Saturday 11 June 2011

RAILWAY DISASTER AVERTED! 1975

by Dave Roberts
The King Street Railway Bridge in 1975. There is snow on the ground so this could be either early or late in the year, though I have a feeling it's more likely to be early 1975. A truck (or lorry) has gone out of control and demolished the parapet on the Sandbach side of the bridge. I don't think the lorry in question actually 'plunged onto the track', but the 'Middlewich Chronicle' reported excitedly that 'there was a train coming at the time!'. In those days this would be quite likely, as the Middlewich line was very busy with freight during the sixties and seventies. However, disaster was averted and the drama was quickly forgotten. Curiously, when British Rail, as it was at the time, came to rebuild the bridge parapet they rebuilt it exactly as it was before, with no modifications to prevent an occurrence of this incident. One might have thought a crash barrier appropriate, perhaps?
To the right, below the bridge, was the edge of my Uncle Harry's garden (he lived in the house next to the end house, just before the bridge, but his garden was L-shaped and extended along the railway to the bridge) and this was my favourite trainspotting position. From this vantage point, very close to the tracks, it was possible to see, on the chairs holding the rails in position, stampings such as 'LNWR 1899'.
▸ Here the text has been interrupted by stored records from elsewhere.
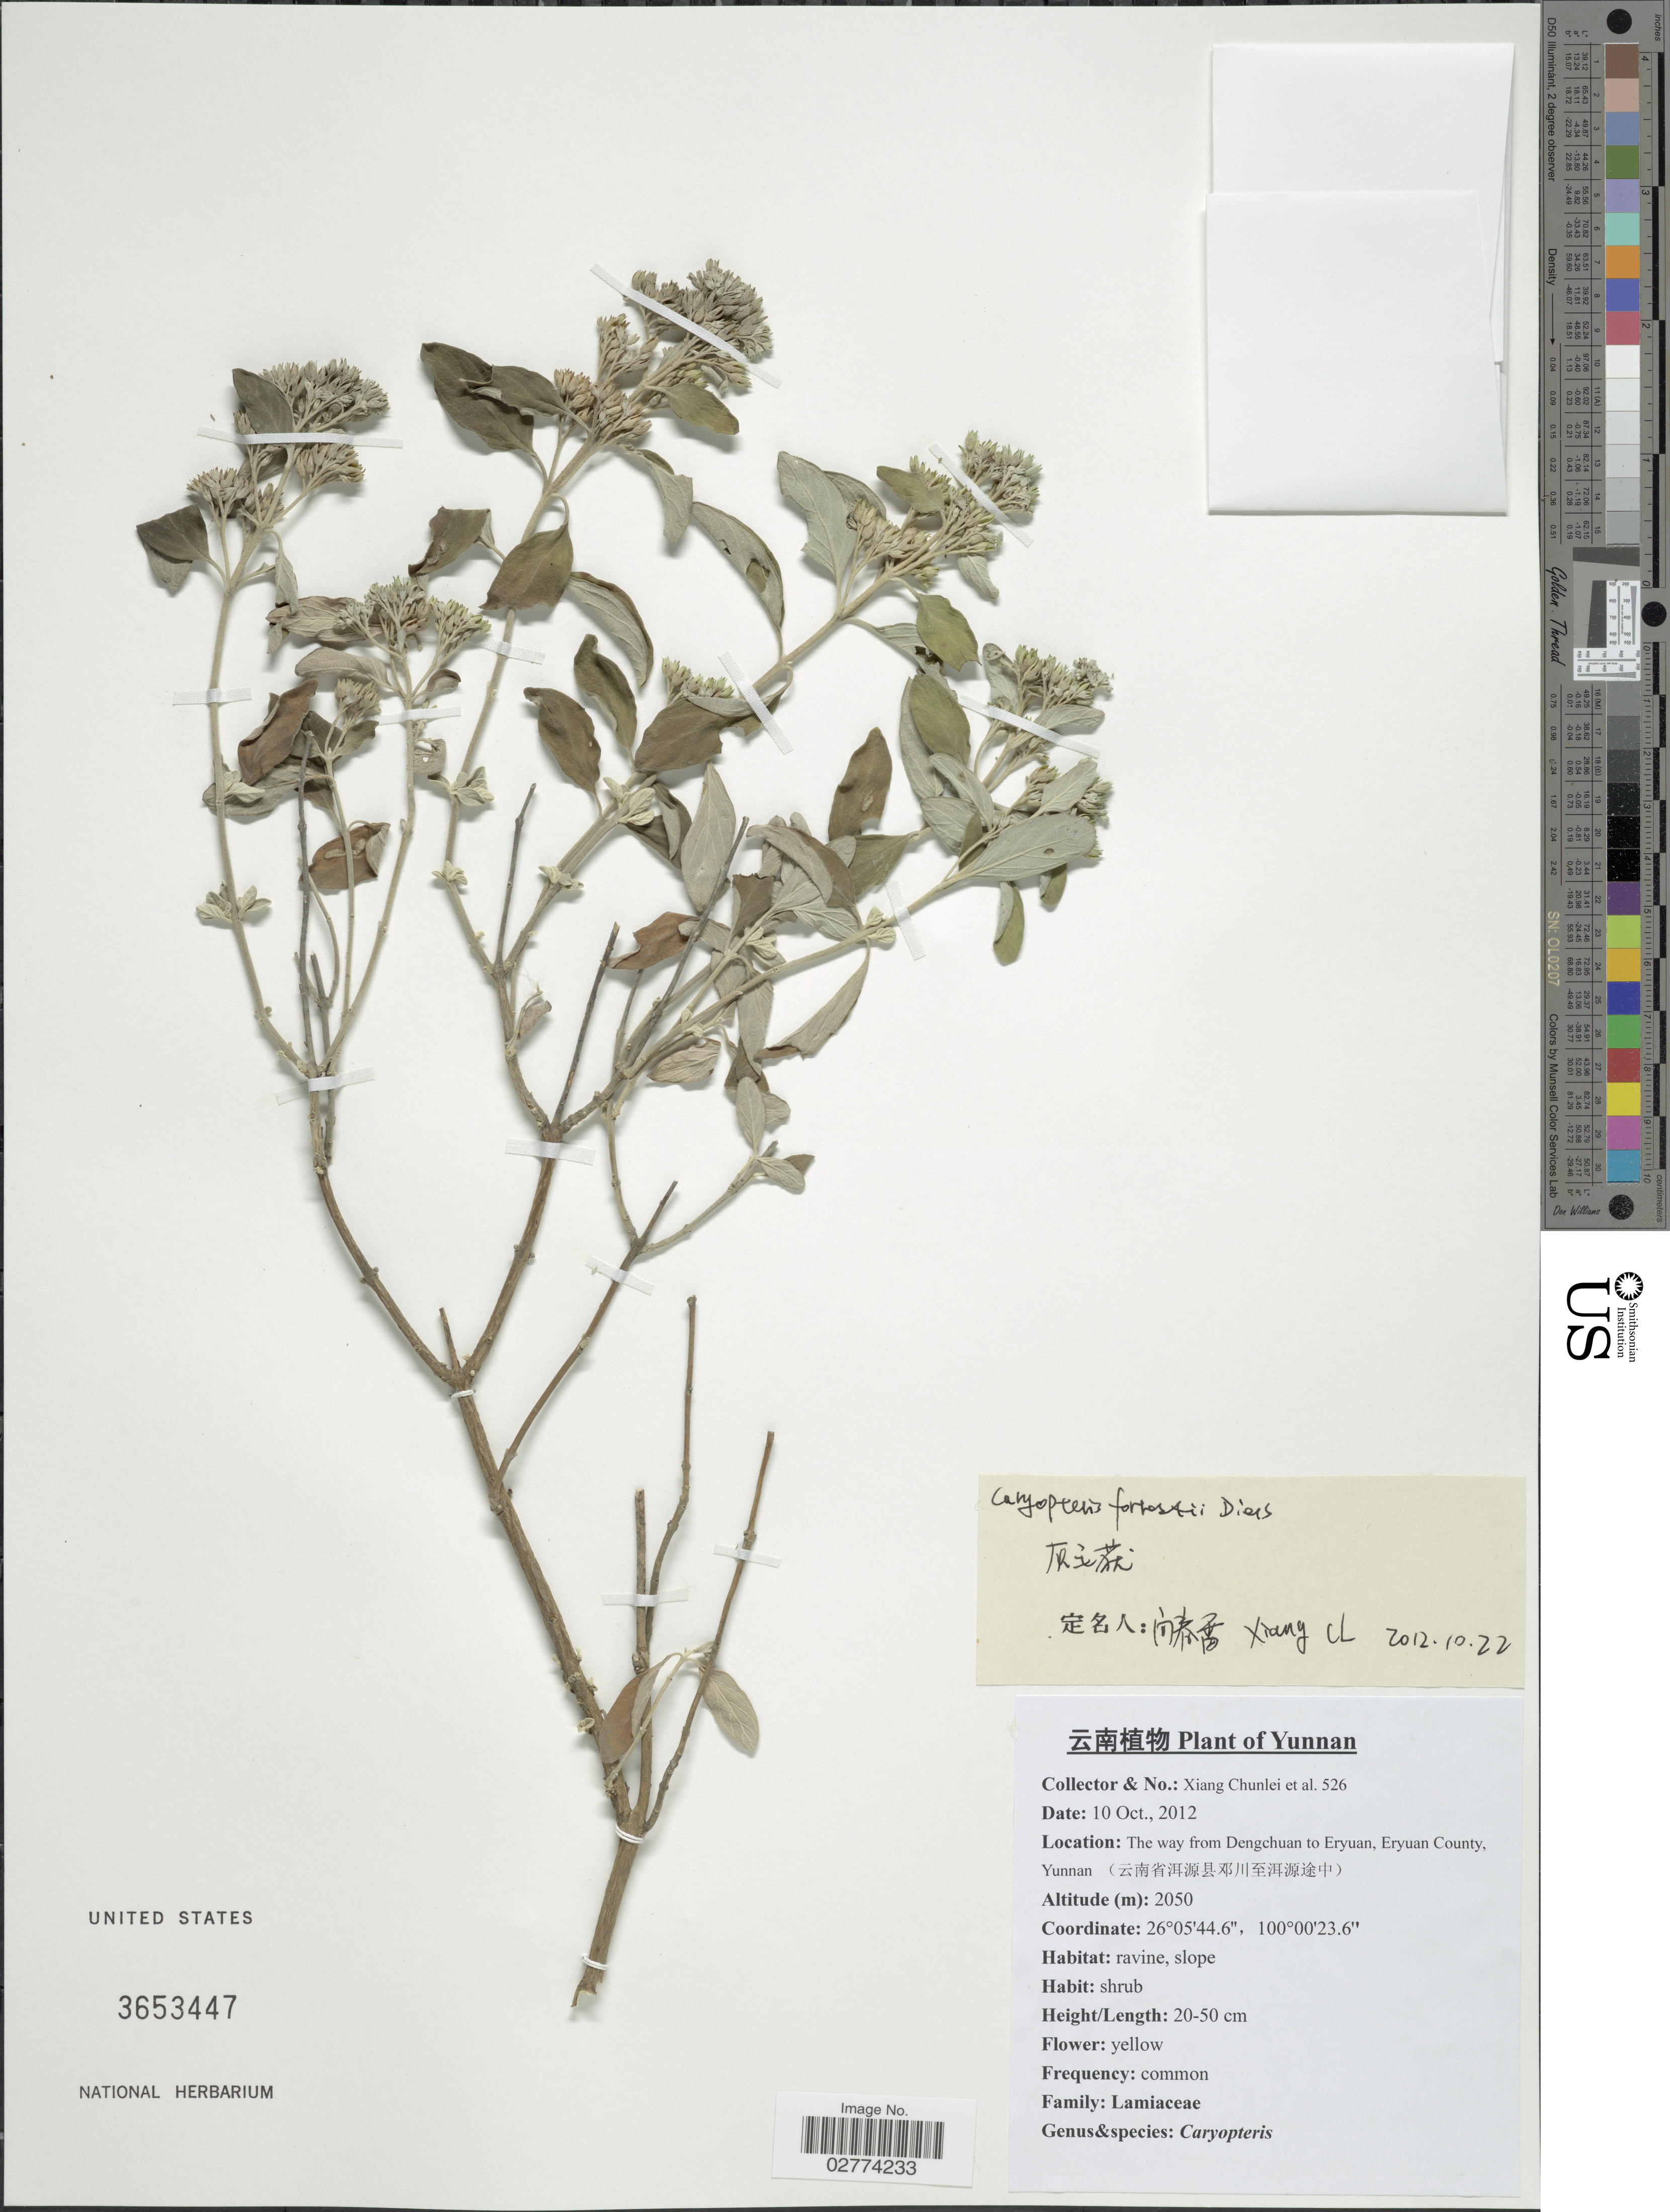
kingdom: Plantae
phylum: Tracheophyta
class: Magnoliopsida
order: Lamiales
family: Lamiaceae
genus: Caryopteris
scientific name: Caryopteris forrestii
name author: Diels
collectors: X. Chunlei & et al.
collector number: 526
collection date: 2012-10-10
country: China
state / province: Yunnan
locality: The way from Dengchuan to Eryuan, Eryuan County, (X).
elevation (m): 2050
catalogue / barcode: US 3653447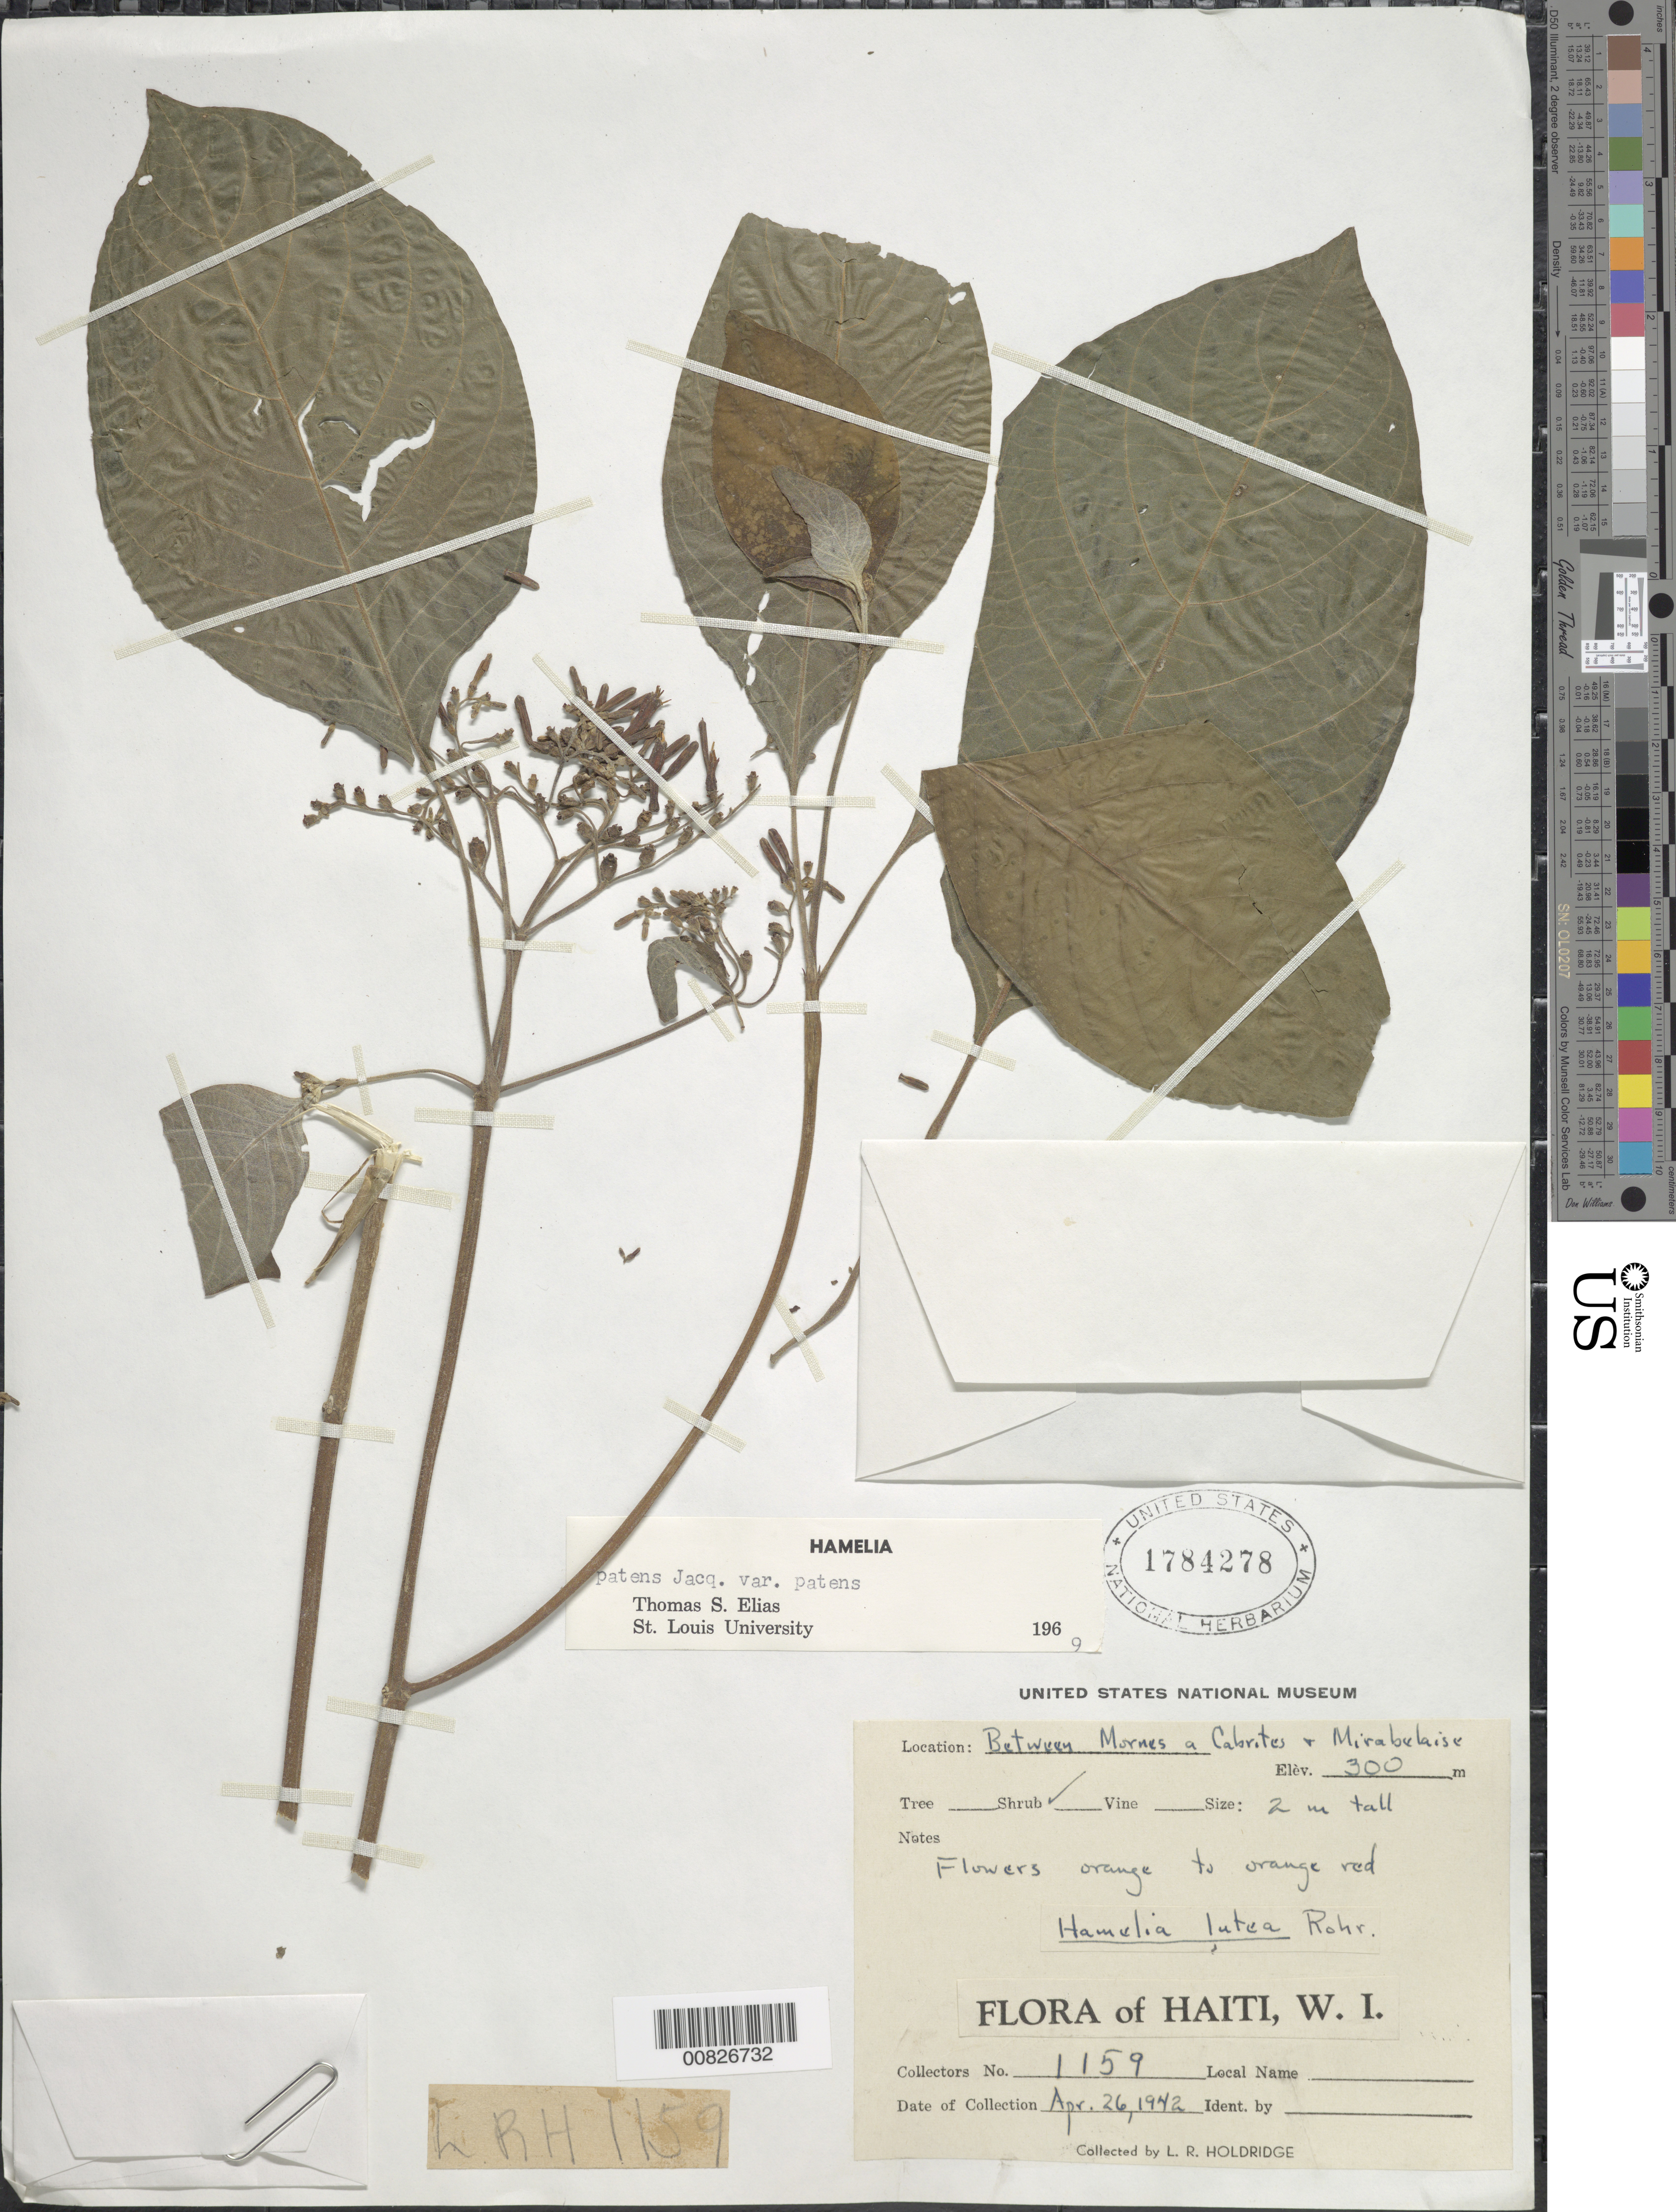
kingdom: Plantae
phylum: Tracheophyta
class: Magnoliopsida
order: Gentianales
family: Rubiaceae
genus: Hamelia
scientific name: Hamelia patens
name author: Jacq.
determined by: Elias, T. S.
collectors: L. Holdridge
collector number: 1159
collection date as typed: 26 Apr 1942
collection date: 1942-04-26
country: Haiti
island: Hispaniola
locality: Between Mornes a Cabrites and Mirabalais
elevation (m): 300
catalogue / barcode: US 1784278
Returning, briefly, to the 'Middlewich Chronicle', their reporting of this incident was typical of journalism at the time. There was a definite thirst for sensationalism (though not the depressing, dismal, alarmist kind we see today). On one occasion there was, or was thought to have been, a bank robbery in Middlewich. The 'Chronicle' sent a photographer to take a photo of the bank in question and published it with the caption: 'The bank - seconds after the raid'!
On the skyline, to the right of the Holmes Chapel Road bridge the last two remaining open pan salt works chimneys in Middlewich can be seen.
 They were part of  Seddon's Brooks Lane works and lingered on for years after all the other salt works chimneys in the town were long gone.